Chapter Thirty-Eight
Xander reached the top of the concrete staircase and headed for the single steel door on the landing. Without bothering to knock, he burst through. He stopped in the center of the dark room, squinting as his eyes adjusted to the bluish glow illuminating from the wall of monitors before him.
The two security officers observing the cameras swiveled around.
“Oi, what’s going on down there?” one officer asked with a frown, his voice laced with disappointment. He brushed crumbs off his protruding stomach. “Jones and I were about to take Code Ninety-nine.”
“You can have your tea and biscuits later, Higgins,” Xander said, rolling his eyes. While he understood they all had expected an uneventful evening, this was not the time to be thinking about a tea break. “We need to find out where Sterling’s got to.” Xander seized a chair and rolled it across the room. He came to a stop in front of the wall of monitors.
“Already got stood up?” The lanky officer Mustafa snickered as he rolled over to join them.
Xander glared at him then turned back to Higgins. “Could you start at the Tut exhibit?”
“You want to see a replay?” Higgins grinned.
“Stop when I tell you.” Xander made a mental note never to make-out in a high-security area ever again.
Higgins hit a few keys and the video footage appeared on the large central monitor.
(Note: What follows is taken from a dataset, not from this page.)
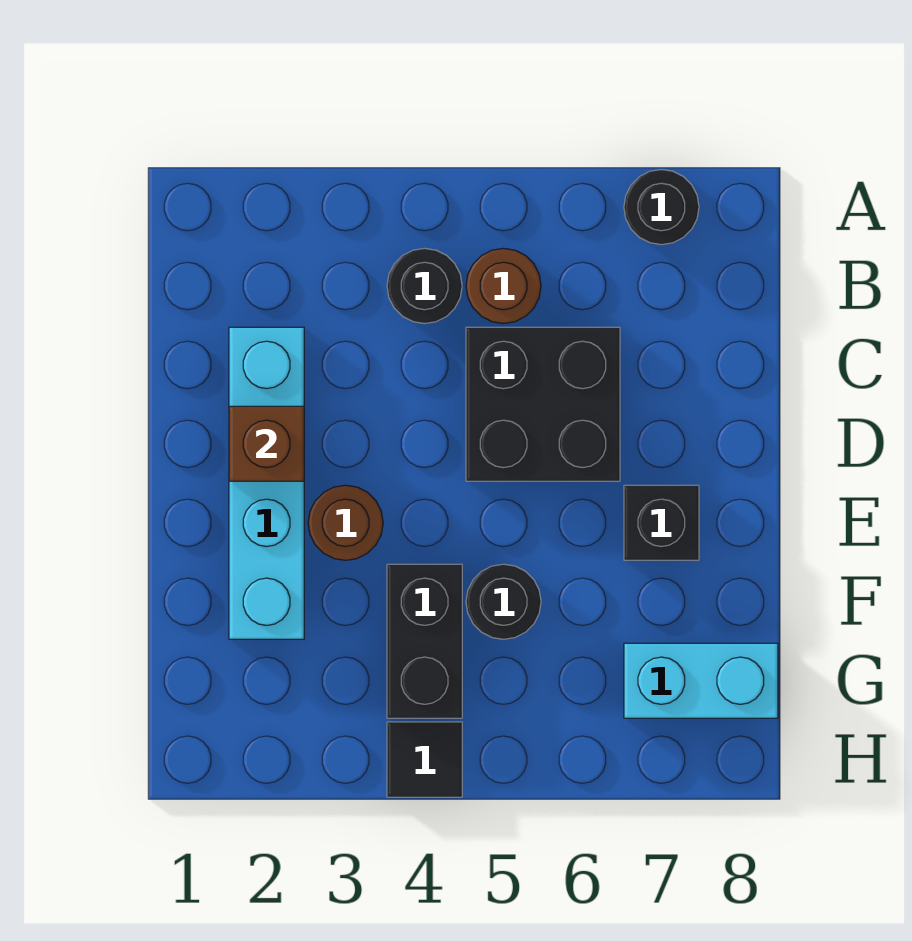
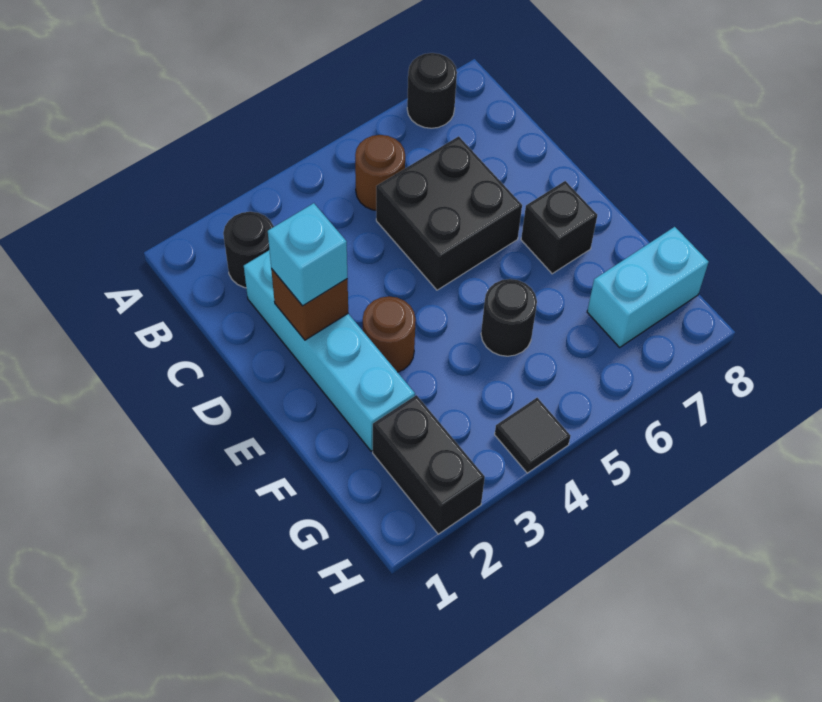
black 1x1 round brick [387,248,462,324] -> black 1x1 round brick moved to [223,212,274,288]
none -> cyan 1x1 brick [268,203,347,306]
black 1x2 brick [387,564,462,718] -> black 1x2 brick moved to [373,395,485,534]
With a few clicks of the mouse, he began to scroll back in time.
Xander pointed at the screen when they reached a frame where Leila lingered alone in the hall. “There, there! Hit play,” he said and leaned forward.
Leila paced in front of the face mask for a few moments, staring at her notes. Her lips moved as if she were reciting the words. After a satisfied nod, she straightened her shoulders then walked back toward the main hall. Nothing out of the ordinary so far.
“Right, next room,” Xander urged.
The screen went black then flickered to the view of the foyer. There Leila stopped as Karl joined her. Xander frowned as they talked, taking note of how Karl twisted his hands, flailed his arms, and bounced in place. Karl usually was nervous or complaining about one thing or another, but here he seemed downright panicked.
To Xander’s surprise, they walked over to the nearby lift and went inside. The doors slid shut, blocking them from view.
Xander furrowed his brow. Karl hadn’t shown himself during Soliman’s speech, either. “What are those two up to?”
Without needing to be asked, Higgins switched to the view from inside the lift. Leila swiped her key card and hit a button. All seemed normal within the small, square cabin as she stood with her arms crossed and Karl scratched at his head. They arrived at their floor and exited.
“Can we find out what level the lift went to?” Xander asked.
“The basement,” Mustafa piped up through a mouthful of crisps as he rolled back to his desk. “She used her key card in the lift to gain access to the labs.”
Higgins began to flip through all the different basement video footage, yet each room and hallway was empty.